Question

One hundred turns of (insulated) copper wire are wrapped around a wooden cylindrical core of cross-sectional area 1.32 × 10-3 m2. The two ends of the wire are connected to a resistor. The total resistance in the circuit is 10.6 Ω. If an externally applied uniform longitudinal magnetic field in the core changes from 1.31 T in one direction to 1.31 T in the opposite direction, how much charge flows through a point in the circuit during the change?

Answer 1

The charge flos through the coil is 0.023C

Step-by-step explanation:

To solve this problem, it is necessary to apply the concepts related to Faraday's Law in which it is possible to calculate the emf Voltage induced due to a charge in a magnetic field

and Ohm's Law for the calculation of the current based on a given load over time.

Our data are given by:

`N=100`

`A= 1.32*10^(-3)m^2`

`R=15\Omega`

Where

N is the number of loops, A the area and R the Resistance.
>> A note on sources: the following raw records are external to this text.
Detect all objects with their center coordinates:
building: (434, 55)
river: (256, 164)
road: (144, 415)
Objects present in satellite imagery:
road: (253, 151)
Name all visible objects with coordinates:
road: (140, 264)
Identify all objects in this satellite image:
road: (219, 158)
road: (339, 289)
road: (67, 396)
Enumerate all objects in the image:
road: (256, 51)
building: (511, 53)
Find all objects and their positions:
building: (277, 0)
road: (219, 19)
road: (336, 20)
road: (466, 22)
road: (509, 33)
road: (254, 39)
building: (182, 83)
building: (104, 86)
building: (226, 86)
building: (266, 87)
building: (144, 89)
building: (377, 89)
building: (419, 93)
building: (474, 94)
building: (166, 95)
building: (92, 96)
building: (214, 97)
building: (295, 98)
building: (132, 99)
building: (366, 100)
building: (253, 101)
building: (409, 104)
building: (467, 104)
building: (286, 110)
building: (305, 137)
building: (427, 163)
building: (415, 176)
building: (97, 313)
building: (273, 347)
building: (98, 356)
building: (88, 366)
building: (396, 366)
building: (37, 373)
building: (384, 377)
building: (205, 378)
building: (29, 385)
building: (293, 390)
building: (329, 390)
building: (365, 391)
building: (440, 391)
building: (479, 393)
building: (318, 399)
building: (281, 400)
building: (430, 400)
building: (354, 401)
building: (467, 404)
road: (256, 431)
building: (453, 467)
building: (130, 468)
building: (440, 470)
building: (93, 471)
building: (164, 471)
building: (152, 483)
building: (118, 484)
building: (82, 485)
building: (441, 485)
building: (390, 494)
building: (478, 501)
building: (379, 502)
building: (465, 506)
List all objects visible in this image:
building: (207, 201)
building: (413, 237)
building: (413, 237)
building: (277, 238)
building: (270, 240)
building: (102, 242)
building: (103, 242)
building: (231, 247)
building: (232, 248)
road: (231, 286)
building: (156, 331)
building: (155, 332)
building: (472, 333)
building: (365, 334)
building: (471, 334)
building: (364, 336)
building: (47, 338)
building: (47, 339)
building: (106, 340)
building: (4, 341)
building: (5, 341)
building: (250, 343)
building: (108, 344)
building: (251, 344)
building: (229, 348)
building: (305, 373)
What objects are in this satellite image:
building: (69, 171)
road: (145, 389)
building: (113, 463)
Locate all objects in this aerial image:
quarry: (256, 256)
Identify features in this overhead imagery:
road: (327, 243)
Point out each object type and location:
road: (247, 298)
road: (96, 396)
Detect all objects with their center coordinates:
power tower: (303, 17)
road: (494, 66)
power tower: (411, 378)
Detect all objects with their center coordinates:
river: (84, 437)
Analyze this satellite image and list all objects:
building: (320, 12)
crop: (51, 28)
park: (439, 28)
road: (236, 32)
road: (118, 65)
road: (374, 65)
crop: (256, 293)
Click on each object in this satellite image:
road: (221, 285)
The change in magnetic field can be calculated as,

`dB = 1.31-(-1.31)`

`dB = 2.62T`

The Faraday's law of electromagnetic induction is given by definition as,

`V = NA (dB)/(dt)`

In the other hand Ohm's law says:

`V = IR`

`V = (dq)/(dt) R`

Equating both equations we have

`(dq)/(dt) R = NA (dB)/(dt)`

We can re-arrange the equations to solve q, then

`dq = (NA(dB))/(R)`

`q = ((100)(1.32*10^(-3))(2.62))/(15)`

`q = 0.023C`

Therefore the charge flos through the coil is 0.023C